[Chart-based quiz items]
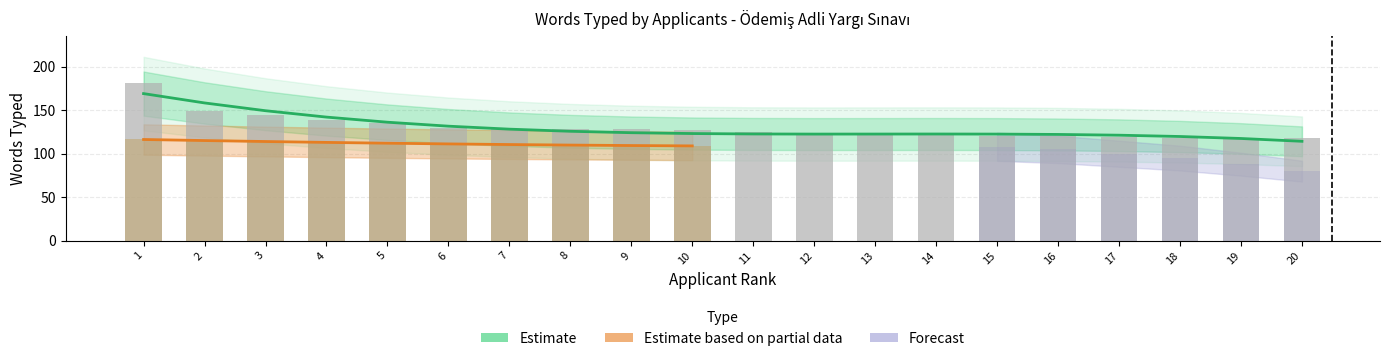

What is the value of the Estimate based on partial data bar at the 4th from the left?

113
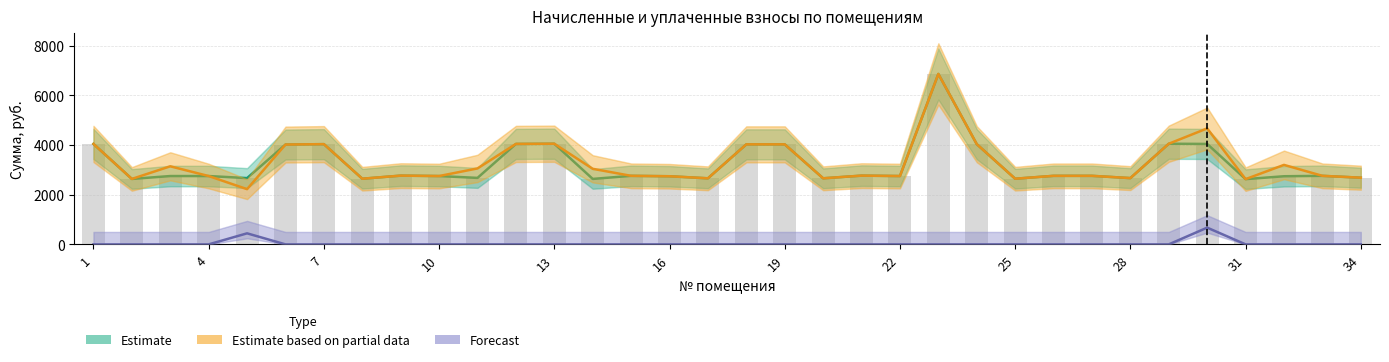

Between 25 and 31, which is larger?

25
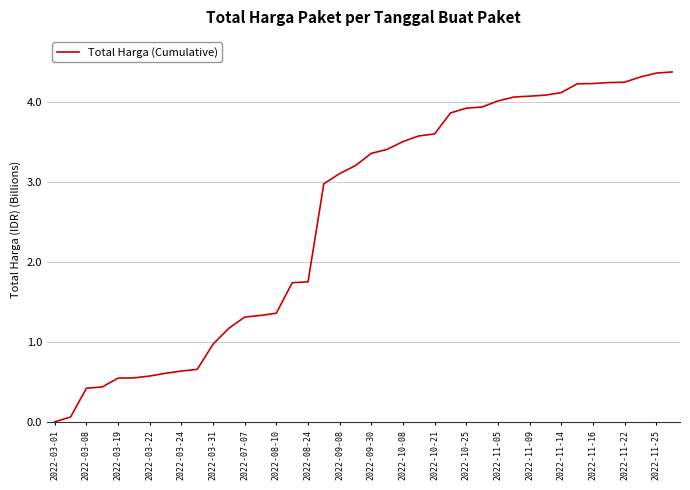

What is the maximum value shown in the chart?

4.4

PROBLEM TO WORK ON: Replace "value" with "figure" wherever it occurs in the data above, and reproduce the data otherwise unchanged, omitting the pictures.

ANSWER SECTION:
What is the figure of the Estimate based on partial data bar at the 4th from the left?

113

Between 25 and 31, which is larger?

25

What is the maximum figure shown in the chart?

4.4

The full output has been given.